According to the settlement, a complaint was filed on August 21, 2019, with HUD, alleging the complainants were injured as a result of possible violations of the Fair Housing Act, the Rehabilitation Act of 1973 and the Americans with Disabilities Act of 1990.
The Fair Housing Act prohibits housing providers from denying or limiting housing to people with disabilities. Also, Section 504 of the Rehabilitation Act of 1973 prohibits discrimination on the basis of disability in programs and activities receiving federal financial assistance, including “refusing to make reasonable accommodations.”
“The smallest accommodations mean a lot to individuals with disabilities,” said Anna María Farías, HUD's Assistant Secretary for Fair Housing and Equal Opportunity. “We welcome today’s settlement and hope that it reminds housing providers everywhere of the importance of meeting their obligation to comply with the nation’s fair housing laws.”
The victims—a married couple with disabilities living in HUD-subsidized housing—allege the owner and property manager refused to install safety equipment in the bathroom and “retaliated against them” for making the request. The couple claimed they were then issued a notice accusing them of having created a noise disturbance.
The housing providers denied discriminating against the couple but agreed to settle their complaint, HUD says.
Mission Cove Seniors Housing Associates will pay $23,228 to the Legal Aid Society of San Diego, Inc. ($3,576 to cover the cost of legal services it provided and $19,652 for the complainants) and will rescind the noise complaint that was issued against the couple.
ConAm Management also agreed to notify all residents at the property that it would install safety equipment in their bathroom at no cost. Additionally, management staff will receive fair housing training.
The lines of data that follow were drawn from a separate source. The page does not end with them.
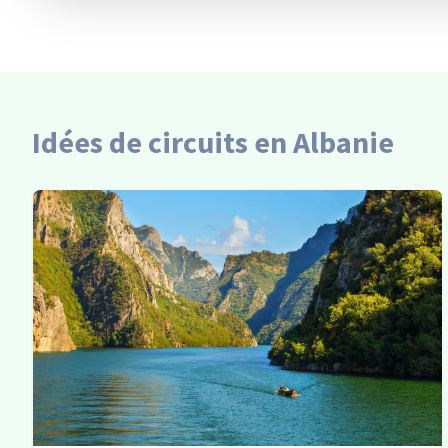
Idées de circuits en Albanie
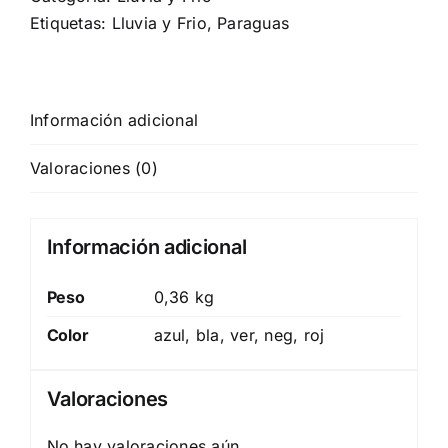
Etiquetas:
Lluvia y Frio
,
Paraguas
Información adicional
Valoraciones (0)
Información adicional
Peso
0,36 kg
Color
azul, bla, ver, neg, roj
Valoraciones
No hay valoraciones aún.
Earlier this year, HUD announced that is was charging Facebook with violating the Fair Housing Act by allowing landlords and home sellers to use its advertising platform to engage in housing discrimination.
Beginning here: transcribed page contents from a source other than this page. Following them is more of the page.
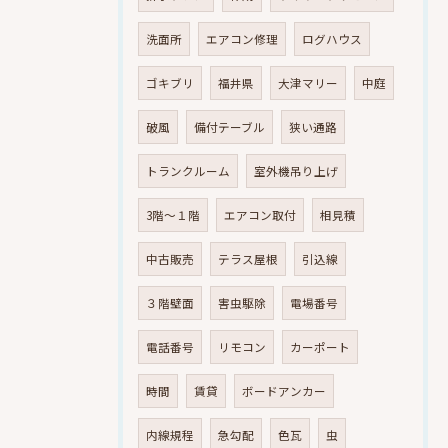
洗面所
エアコン修理
ログハウス
ゴキブリ
福井県
大津マリー
中庭
破風
備付テーブル
狭い通路
トランクルーム
室外機吊り上げ
3階～１階
エアコン取付
相見積
中古販売
テラス屋根
引込線
３階壁面
害虫駆除
電場番号
電話番号
リモコン
カーポート
時間
賃貸
ボードアンカー
内線規程
急勾配
色瓦
虫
HUD claims Facebook enables advertisers to control which users receive housing-related ads based upon the recipient’s race, color, religion, sex, familial status, national origin, disability, and/or ZIP code. HUD alleges that Facebook then invites advertisers to express unlawful preferences by offering discriminatory options, allowing them to effectively limit housing options for these protected classes under the guise of "targeted advertising.